### Input data

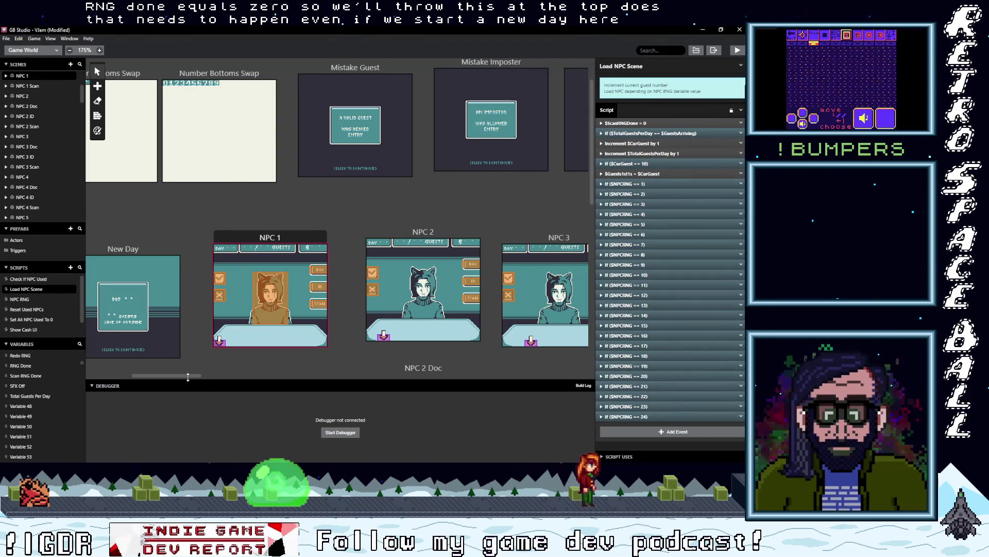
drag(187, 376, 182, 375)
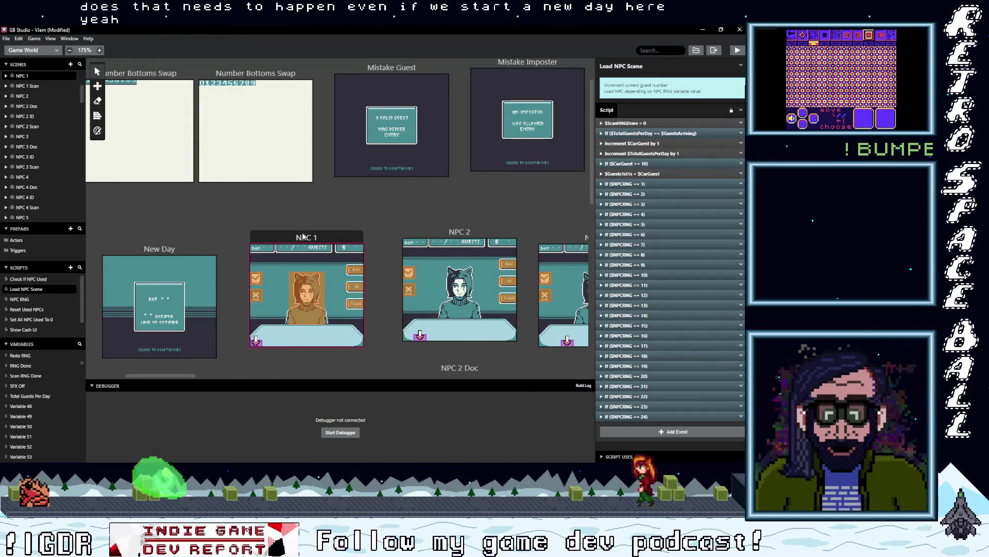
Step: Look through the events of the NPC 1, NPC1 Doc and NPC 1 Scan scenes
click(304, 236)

######
### Input data

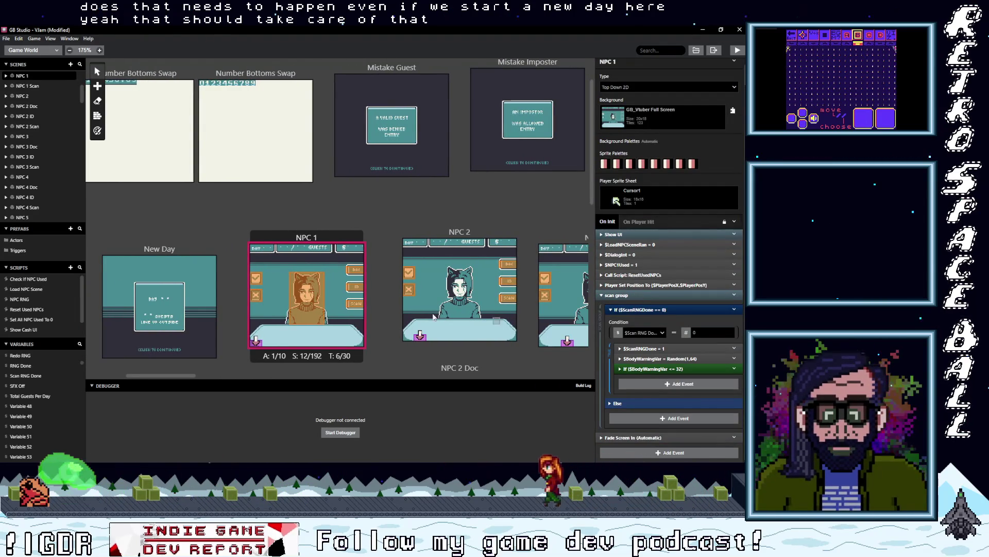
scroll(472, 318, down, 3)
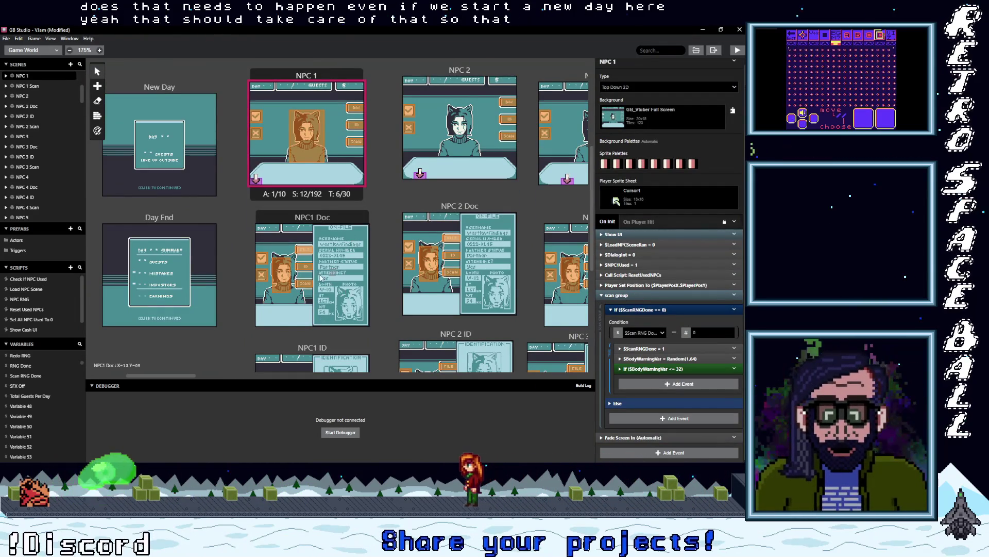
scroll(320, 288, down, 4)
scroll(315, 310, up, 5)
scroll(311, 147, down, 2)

######

▸ **Exercise objective**
Your copy should hold only the lines above from the one containing "drag(187, 376, 182, 375)" through the one containing "click(304, 236)", exactly as written and free of pictures.

▸ **Your response**
drag(187, 376, 182, 375)
Step: Look through the events of the NPC 1, NPC1 Doc and NPC 1 Scan scenes
click(304, 236)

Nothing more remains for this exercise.